(Data provided)

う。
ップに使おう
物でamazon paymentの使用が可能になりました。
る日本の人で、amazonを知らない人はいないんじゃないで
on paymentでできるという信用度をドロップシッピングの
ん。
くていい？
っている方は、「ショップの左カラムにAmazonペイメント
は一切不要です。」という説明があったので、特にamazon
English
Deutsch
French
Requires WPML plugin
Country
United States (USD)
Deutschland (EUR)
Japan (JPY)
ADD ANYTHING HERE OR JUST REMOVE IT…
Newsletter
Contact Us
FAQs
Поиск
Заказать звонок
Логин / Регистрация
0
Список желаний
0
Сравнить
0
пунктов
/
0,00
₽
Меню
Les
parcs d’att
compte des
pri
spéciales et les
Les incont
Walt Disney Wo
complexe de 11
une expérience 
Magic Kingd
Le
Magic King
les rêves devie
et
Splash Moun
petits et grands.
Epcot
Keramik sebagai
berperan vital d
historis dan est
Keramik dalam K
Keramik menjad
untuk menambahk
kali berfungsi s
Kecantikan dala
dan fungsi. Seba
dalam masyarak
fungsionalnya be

(End Data provided)
(Data provided)

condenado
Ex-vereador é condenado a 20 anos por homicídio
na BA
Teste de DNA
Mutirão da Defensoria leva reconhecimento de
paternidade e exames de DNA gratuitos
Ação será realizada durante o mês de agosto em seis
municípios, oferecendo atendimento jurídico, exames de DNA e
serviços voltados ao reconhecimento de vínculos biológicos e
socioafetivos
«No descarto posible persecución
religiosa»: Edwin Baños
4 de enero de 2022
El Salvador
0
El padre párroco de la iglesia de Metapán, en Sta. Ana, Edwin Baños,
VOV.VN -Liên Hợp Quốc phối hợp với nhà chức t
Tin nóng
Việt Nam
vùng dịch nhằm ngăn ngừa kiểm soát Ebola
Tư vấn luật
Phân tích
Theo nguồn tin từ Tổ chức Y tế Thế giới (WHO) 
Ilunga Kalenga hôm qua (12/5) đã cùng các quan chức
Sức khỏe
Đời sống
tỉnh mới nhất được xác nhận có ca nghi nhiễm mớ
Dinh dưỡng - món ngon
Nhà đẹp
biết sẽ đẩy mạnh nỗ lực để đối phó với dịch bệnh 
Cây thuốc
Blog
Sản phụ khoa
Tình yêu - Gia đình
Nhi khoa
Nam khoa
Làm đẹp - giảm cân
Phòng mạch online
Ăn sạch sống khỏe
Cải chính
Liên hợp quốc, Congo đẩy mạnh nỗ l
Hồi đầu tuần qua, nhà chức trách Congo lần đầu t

(End Data provided)
(Data provided)

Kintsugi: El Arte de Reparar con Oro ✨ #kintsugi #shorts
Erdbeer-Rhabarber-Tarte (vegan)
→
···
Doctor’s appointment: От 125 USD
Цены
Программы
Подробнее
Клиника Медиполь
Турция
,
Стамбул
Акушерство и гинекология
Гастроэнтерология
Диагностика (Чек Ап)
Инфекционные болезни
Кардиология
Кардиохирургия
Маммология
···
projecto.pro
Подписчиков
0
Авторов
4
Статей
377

(End Data provided)

## What you have to do
How many lines in the items contain the word "Keramik"? Reply with the number alone.

## Result
3